> What is expected
Your task is to tally the lines of the listing containing the word "logic" and report the figure alone.

> Provided records
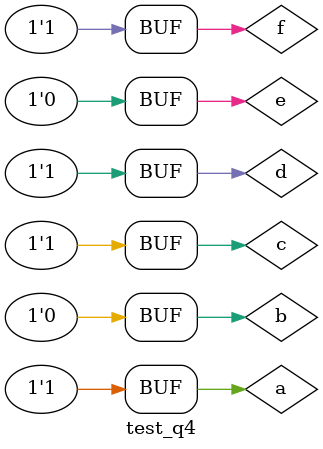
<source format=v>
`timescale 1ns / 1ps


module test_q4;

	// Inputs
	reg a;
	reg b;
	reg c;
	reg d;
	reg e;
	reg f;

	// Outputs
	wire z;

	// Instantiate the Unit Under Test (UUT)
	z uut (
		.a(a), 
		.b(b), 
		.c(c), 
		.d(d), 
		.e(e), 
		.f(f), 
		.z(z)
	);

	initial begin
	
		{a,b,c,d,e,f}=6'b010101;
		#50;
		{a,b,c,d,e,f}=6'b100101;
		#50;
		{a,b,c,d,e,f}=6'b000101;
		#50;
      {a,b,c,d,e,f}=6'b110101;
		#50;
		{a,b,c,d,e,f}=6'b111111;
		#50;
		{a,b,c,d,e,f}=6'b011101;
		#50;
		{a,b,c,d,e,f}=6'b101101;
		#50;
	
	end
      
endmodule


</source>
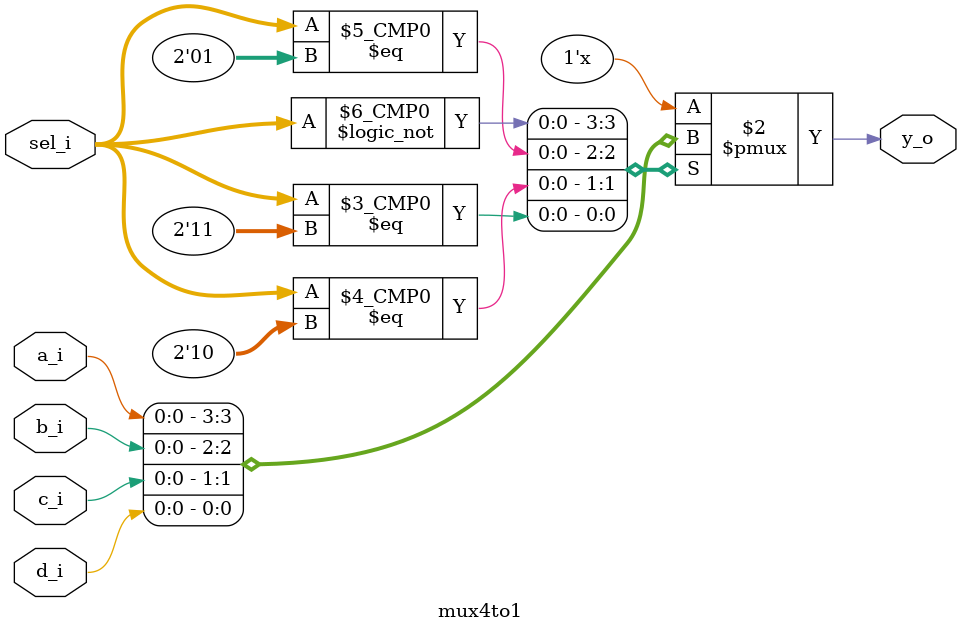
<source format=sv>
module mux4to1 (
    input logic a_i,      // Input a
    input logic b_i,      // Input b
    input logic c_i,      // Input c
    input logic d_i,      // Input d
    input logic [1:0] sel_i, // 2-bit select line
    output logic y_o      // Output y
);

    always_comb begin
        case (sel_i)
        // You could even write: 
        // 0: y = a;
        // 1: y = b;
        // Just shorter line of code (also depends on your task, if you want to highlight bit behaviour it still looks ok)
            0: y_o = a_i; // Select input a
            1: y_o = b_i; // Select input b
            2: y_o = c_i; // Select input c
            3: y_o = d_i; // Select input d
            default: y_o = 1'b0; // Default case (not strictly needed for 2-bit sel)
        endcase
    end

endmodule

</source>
...
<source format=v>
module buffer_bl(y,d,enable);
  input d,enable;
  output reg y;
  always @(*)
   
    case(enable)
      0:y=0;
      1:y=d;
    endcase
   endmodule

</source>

> Response to the task
6